My specific role in emergency medicine is to coordinate the actions of the staff working during my shifts. When 62 people are suffering in our waiting area, and two beds open up, it is my job to decide who will get to a bed and who will continue to wait 9, 11, 15 hours in a crowded waiting room. My workplace is better resourced than many, so no one who is critically hurt or ill will ever wait long to get help - and yet even with everything we have, there are many times when demand drastically exceeds the physical space and human resources available to meet our patients’ needs.
Mr. Trump, you are a wealthy individual. However, your personal wealth is not large enough to lift all of America out of poverty and suffering. You will be given a massive amount of resources as president. However, even if you re-distributed our entire federal budget to health and housing, you might still fall short of meeting your promises to voters that you will improve their communities and offer them a great future. The truth is Mr. Trump, during your presidency both military and civilian lives are going to be lost because of choices you make. This is unavoidable, but it is painful, and if you haven’t thought about what it will feel like, now is a good time for that. They’re not just “life” deals, Mr. Trump – there’s going to be some death too.

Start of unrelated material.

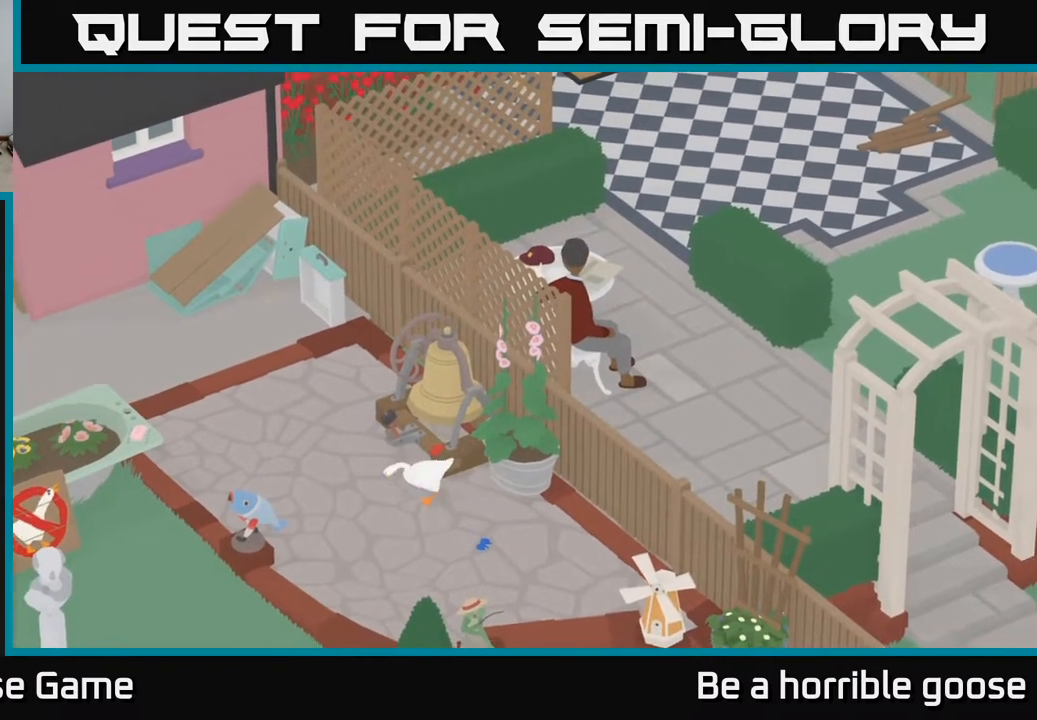
{"buttons": ["L2"], "left_stick": "right", "right_stick": "center", "events": [[250, "left_stick", "right"], [450, "L2", "down"]]}
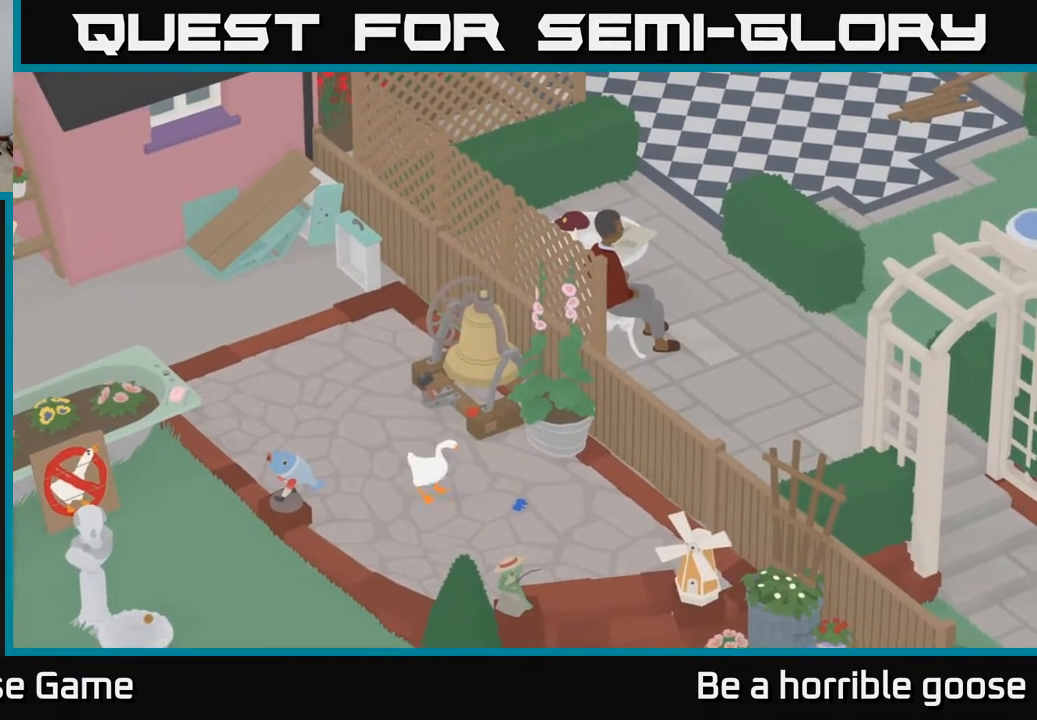
{"buttons": ["A"], "left_stick": "up", "right_stick": "center", "events": [[150, "B", "down"], [183, "left_stick", "center"], [267, "B", "up"], [400, "left_stick", "up"], [433, "A", "down"], [450, "L2", "up"]]}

In the past, you have “won” in your professional life by accumulating wealth from your business ventures. During your presidency, accumulating wealth for one group will not be viewed as a “win” by citizens who lose home, family, or life. You are tasked with protecting every one of us. We will not understand when tax breaks for the wealthy fail to create jobs for the unemployed. We will not accept an increase in catastrophic weather events in exchange for continued fossil fuel utilization. We will not be grateful for stock market growth at the expense of a reduction in social security benefits or access to health care. For every solution you propose we will have 60 more problems, and we will consider every one of them to be life and death - because for someone in our country, they will be exactly that. So, as someone whose whole job is to stretch scarce resources to meet the needs of many, I offer you two pieces of advice when making life and death deals:
First, never turn away information brought to you by someone advocating for the relief of suffering. It is easy to become overwhelmed by people rushing up to you when you know that you cannot immediately give them what they want. However, you make the best decisions when you have all the best information available. You cannot be in all places at once. You will need reliable chains of people reporting to you so that you are never under-informed about the problems you face. The quality of the information you receive is directly linked to the quality of the work you will do, so value the people collecting your information for you as highly as possible. This is why we are all so interested in the cabinet members you select this month.
Second, if you aren’t constantly altering your plans in order to meet every need that arises - you’re not doing your job. Nobody knows what will happen tonight, next month or throughout the next 4 years. Excellent, brave, talented, smart and generous Americans will be at the ready every minute of every day to serve our country, your administration, and one another. We are capable of great things. We will need you to always be alert enough to adapt to the needs of each day, and never too proud to alter course if situations change and new priorities are required. I’m afraid you aren’t going to get much time off. The direction you point us and the instructions you give will determine your place in history. I can tell you that some days you will wish that your role could be more glorious. Some days you will want to trade places with the person holding pressure on a bleeding soldier’s leg, rather than being the person trying to convince Congress to fund that soldier’s rehab needs months later. Making life and death deals is going to age you terribly. But if you are ready for the biggest challenge you have ever taken on, myself and others will advise and assist you however we can.
Sincerely,
Laura Jansen, RN, BSN, CEN
PS - Donald, I wish you knew Laura better - if you did, you would appreciate how valuable her advice is to you. She is one of the best nurses I have ever worked with, and her ability to meld decisiveness with compassion is nothing short of inspiring. I wish that I were half the medical professional that she is!